Per-directory brick preference?

jdarcy at redhat.com (Jeff Darcy) · Mon, 20 Jun 2011 14:01:07 -0400

On 06/20/2011 01:26 PM, Philip Poten wrote:
> I operate a distributed replicated (1:2) setup that looks like this:
> 
> server1:bigdisk,server1:smalldisk,server2:bigdisk,server2:smalldisk
> 
> replica sets are bigdisk-bigdisk and smalldisk-smalldisk.

Are you sure? I'm not trying to be snarky here; if you specified the
bricks in that order to "volume create" then the combination of bricks
into replica sets might not be what you expect. Instead, you'd have both
disks on server1 combined into one replica set and both disks on server2
combined into another, and that wouldn't protect your data against
server failure.

> This setup will be extended by another set of four bricks (same
> setup) within the next few days, and I could make those into another
> volume entirely, but I'd prefer not to, leaving me with more disks
> and hosts to distribute the data.
> 
> Now, I should've seen this earlier and used different volumes for
> this, but I'd like to seperate two main directories between bigdisk
> and smalldisk replica sets.
> 
> Is there a best practice for doing this? I thought I could manually
> move all the files pertaining to those directories between the disks,
> but since this is a production system, I'd like to know if gluster
> can handle this, and if not, if there's a better way to achieve this
> - without seperating the data into two volumes.

There is kind of a way to do this, but it's distinctly non-kosher so I
have to slap a big planet-sized "caveat emptor" on it.  As is explained
in an article I wrote a while ago
(http://cloudfs.org/2011/04/glusterfs-extended-attributes/) the "layout
map" that controls placement of files within a directory is actually
stored in an extended attribute on each copy of that directory (one copy
per brick).  Therefore, by manipulating these extended attributes from
the command line you could affect placement of files in any number of
ways including the way you mention.  In that case, you would set the
xattrs on each server to "claim" hash ranges (see the article) as follows:

	bigdisk/bigdir     - 0x00000000 to 0xfffffffe
	bigdisk/smalldir   - 0xffffffff to 0xffffffff
	smalldisk/bigdir   - 0xffffffff to 0xffffffff
	smalldisk/smalldir - 0x00000000 to 0xfffffffe

This would cause practically all files in bigdir to be placed in
server*:bigdisk/bigdir, and practically all files in smalldir to be
placed in server*:smalldisk/smalldir.  I say "practically all" instead
of "all" because it's actually not possible to assign a zero range to a
brick, so there's a one four in four billion chance that a file in
either directory will get assigned to the "wrong" place.  After doing
this, "gluster volume rebalance xxx migrate-data start" should cause
files to be migrated to the "correct" locations, but with two major caveats.

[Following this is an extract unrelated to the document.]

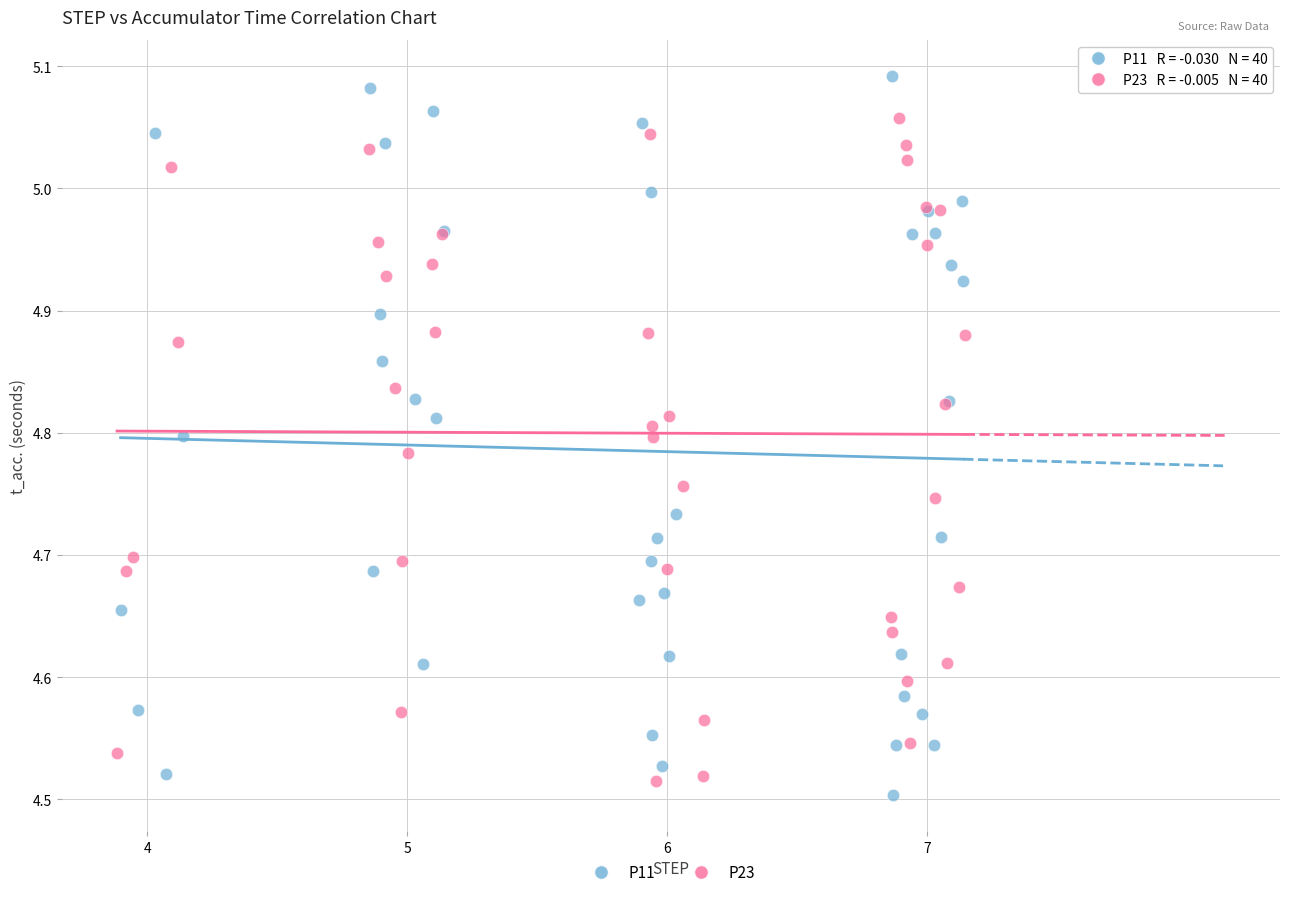

Which series reaches the maximum Y coordinate?

P11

(1) A subsequent "gluster volume rebalance xxx fix-layout start" will
undo your careful xattr-twiddling, so that files will no longer be
placed the way you intended.

(2) These values are not inherited by subdirectories (that would be a
very good subject for an enhancement request) so the careful placement
would only apply to the top-level directories.

For these reasons, I wouldn't necessarily recommend doing things this
way.  It's *possible*, but in the long run you'd probably be better off
creating separate volumes.